**What you will do**
Recast the text from the line with "every step. Along" up to and including the line with "hours and covers a distance of 12 km." as a Markdown table with two columns, No. and Line. Number each line in order and leave out any blank lines.

**Information**
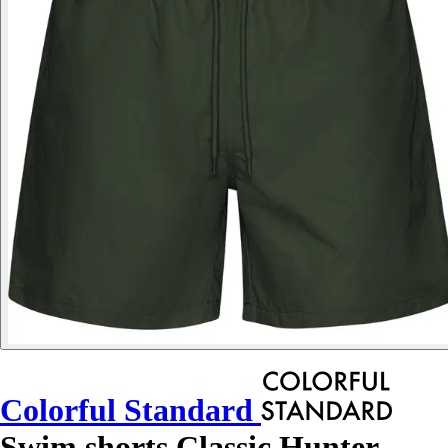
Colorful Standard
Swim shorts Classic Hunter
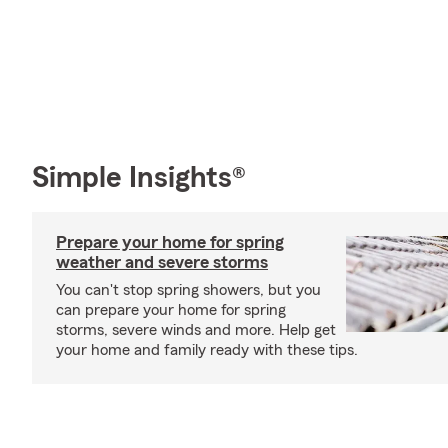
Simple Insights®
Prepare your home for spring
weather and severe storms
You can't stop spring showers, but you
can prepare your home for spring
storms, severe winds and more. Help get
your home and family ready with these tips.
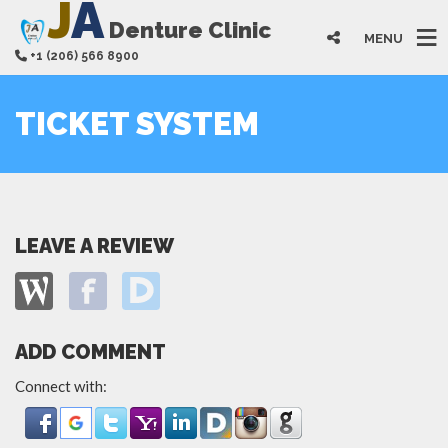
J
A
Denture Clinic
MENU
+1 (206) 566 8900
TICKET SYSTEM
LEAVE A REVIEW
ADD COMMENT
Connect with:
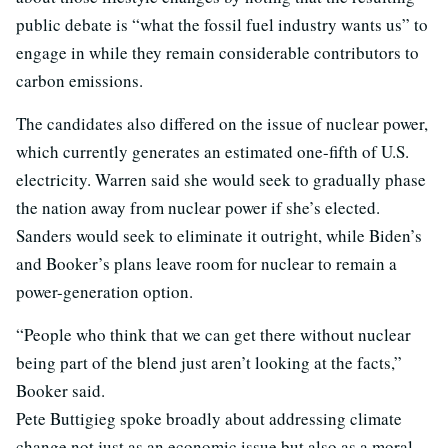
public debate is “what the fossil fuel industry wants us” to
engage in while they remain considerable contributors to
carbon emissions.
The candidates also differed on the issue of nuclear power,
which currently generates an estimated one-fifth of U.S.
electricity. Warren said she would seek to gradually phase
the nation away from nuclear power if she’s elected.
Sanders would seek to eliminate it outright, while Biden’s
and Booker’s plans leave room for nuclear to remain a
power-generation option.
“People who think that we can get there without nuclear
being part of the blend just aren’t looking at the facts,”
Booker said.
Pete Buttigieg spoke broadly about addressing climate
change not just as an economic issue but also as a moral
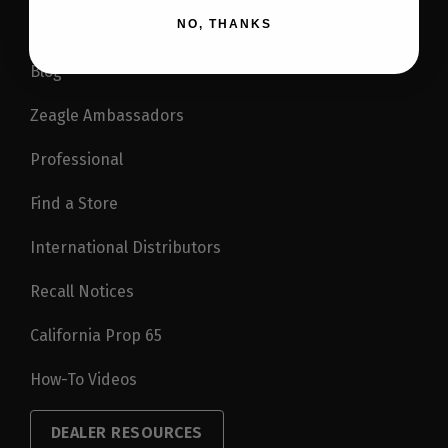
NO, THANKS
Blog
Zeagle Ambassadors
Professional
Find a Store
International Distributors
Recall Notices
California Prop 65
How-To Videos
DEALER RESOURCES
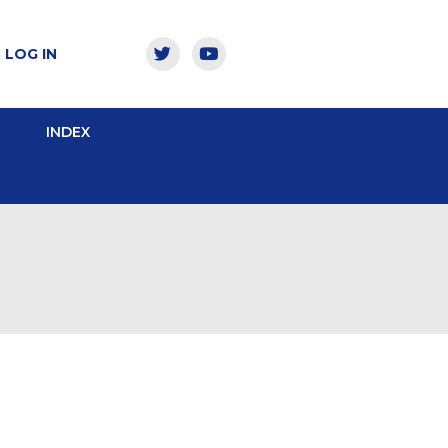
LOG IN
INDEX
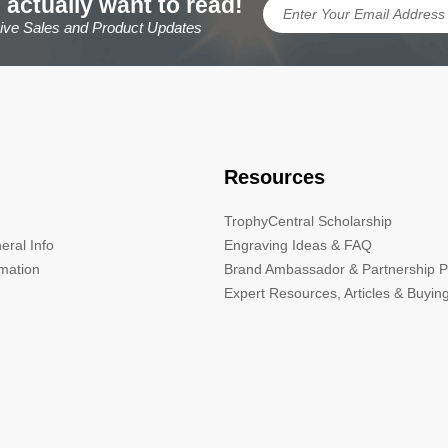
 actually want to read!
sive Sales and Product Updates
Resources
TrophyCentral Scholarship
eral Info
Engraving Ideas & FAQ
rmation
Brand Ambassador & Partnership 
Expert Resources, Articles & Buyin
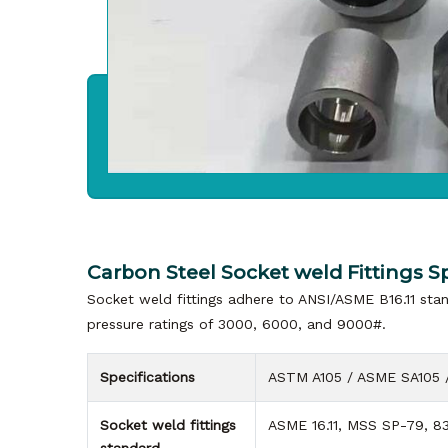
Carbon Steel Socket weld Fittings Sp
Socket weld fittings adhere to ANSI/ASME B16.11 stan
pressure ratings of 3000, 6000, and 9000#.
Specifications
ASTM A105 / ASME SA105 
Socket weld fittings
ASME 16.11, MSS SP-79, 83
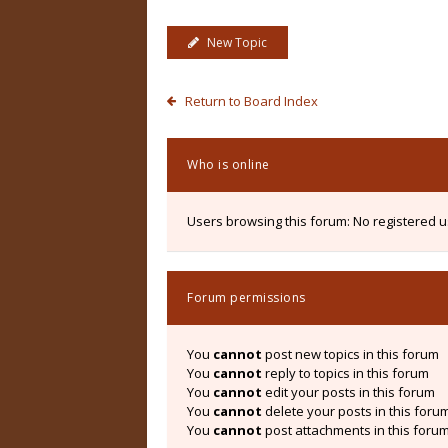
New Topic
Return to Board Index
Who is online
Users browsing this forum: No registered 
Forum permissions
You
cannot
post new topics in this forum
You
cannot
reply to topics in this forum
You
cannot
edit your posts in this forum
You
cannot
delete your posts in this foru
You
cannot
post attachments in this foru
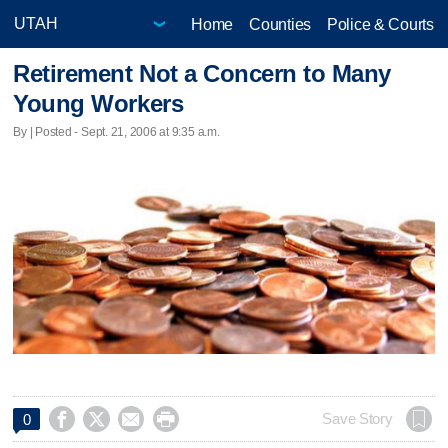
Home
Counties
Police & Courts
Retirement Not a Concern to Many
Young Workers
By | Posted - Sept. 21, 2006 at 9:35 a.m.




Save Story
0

---

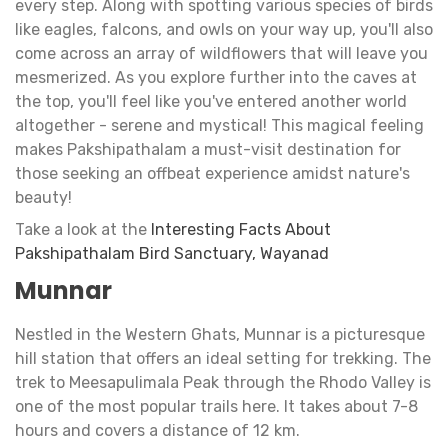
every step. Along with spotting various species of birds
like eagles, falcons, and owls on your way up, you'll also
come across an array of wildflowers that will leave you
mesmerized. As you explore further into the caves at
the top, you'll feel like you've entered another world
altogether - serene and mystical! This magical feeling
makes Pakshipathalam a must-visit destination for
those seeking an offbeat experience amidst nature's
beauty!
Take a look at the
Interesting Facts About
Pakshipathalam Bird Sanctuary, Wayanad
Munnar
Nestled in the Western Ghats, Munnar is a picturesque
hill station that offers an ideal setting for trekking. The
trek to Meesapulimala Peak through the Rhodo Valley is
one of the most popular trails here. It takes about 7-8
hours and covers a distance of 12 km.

**Exercise solution**
| No. | Line |
|---|---|
| 1 | every step. Along with spotting various species of birds |
| 2 | like eagles, falcons, and owls on your way up, you'll also |
| 3 | come across an array of wildflowers that will leave you |
| 4 | mesmerized. As you explore further into the caves at |
| 5 | the top, you'll feel like you've entered another world |
| 6 | altogether - serene and mystical! This magical feeling |
| 7 | makes Pakshipathalam a must-visit destination for |
| 8 | those seeking an offbeat experience amidst nature's |
| 9 | beauty! |
| 10 | Take a look at the |
| 11 | Interesting Facts About |
| 12 | Pakshipathalam Bird Sanctuary, Wayanad |
| 13 | Munnar |
| 14 | Nestled in the Western Ghats, Munnar is a picturesque |
| 15 | hill station that offers an ideal setting for trekking. The |
| 16 | trek to Meesapulimala Peak through the Rhodo Valley is |
| 17 | one of the most popular trails here. It takes about 7-8 |
| 18 | hours and covers a distance of 12 km. |